A nova instituição terá sede na capital federal e será gerida com participação direta dos povos originários. O modelo prevê ainda estrutura multicampi, com unidades distribuídas por diferentes regiões do país.

Segundo o governo, a universidade foi desenhada para ampliar o acesso de indígenas ao ensino superior, com processos seletivos adaptados às realidades culturais e linguísticas das comunidades.

Ao sancionar a lei, Lula afirmou que a iniciativa representa um avanço na inclusão dos povos indígenas nas políticas públicas de educação.

“Temos que ensinar o mundo a compreender que é possível garantir a todos aqueles que habitam o planeta os seus direitos e a sua participação”, disse o presidente.

A proposta foi construída a partir de reivindicações de lideranças indígenas e ganhou impulso após a criação do Ministério dos Povos Indígenas. De acordo com o governo, cerca de 3,5 mil pessoas, representando 236 povos de 26 estados, participaram das discussões.

O ministro dos Povos Indígenas, Luiz Eloy Terena, afirmou que a Unind será um marco na autonomia dos povos originários.

“A nova universidade federal será um espaço para a defesa de direitos e para o aperfeiçoamento das políticas públicas voltadas aos territórios indígenas”, disse.

A expectativa do Ministério da Educação é iniciar as atividades com 2,8 mil estudantes, 366 professores e 383 técnicos administrativos. Entre os primeiros cursos previstos estão licenciaturas, gestão educacional, saúde coletiva indígena e gestão territorial e ambiental.

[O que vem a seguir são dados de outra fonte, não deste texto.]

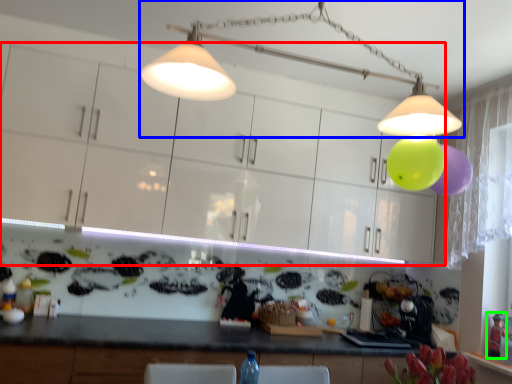
Question: Which object is positioned closest to cabinetry (highlighted by a red box)? Select from lamp (highlighted by a blue box) and toy (highlighted by a green box).

Choices:
 (A) lamp
 (B) toy

Answer: (A)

A sede funcionará em um prédio adquirido pelo governo federal em Brasília. O projeto foi enviado ao Congresso em novembro do ano passado, aprovado pela Câmara em fevereiro e pelo Senado neste mês.

Para a liderança indígena Rita Potiguara, integrante do Fórum Nacional de Educação Escolar Indígena, a criação da universidade reflete um processo de construção coletiva.

“Esta não é uma universidade pensada para os povos indígenas sem os povos indígenas. Ela nasce da escuta, do diálogo e da construção coletiva”, afirmou.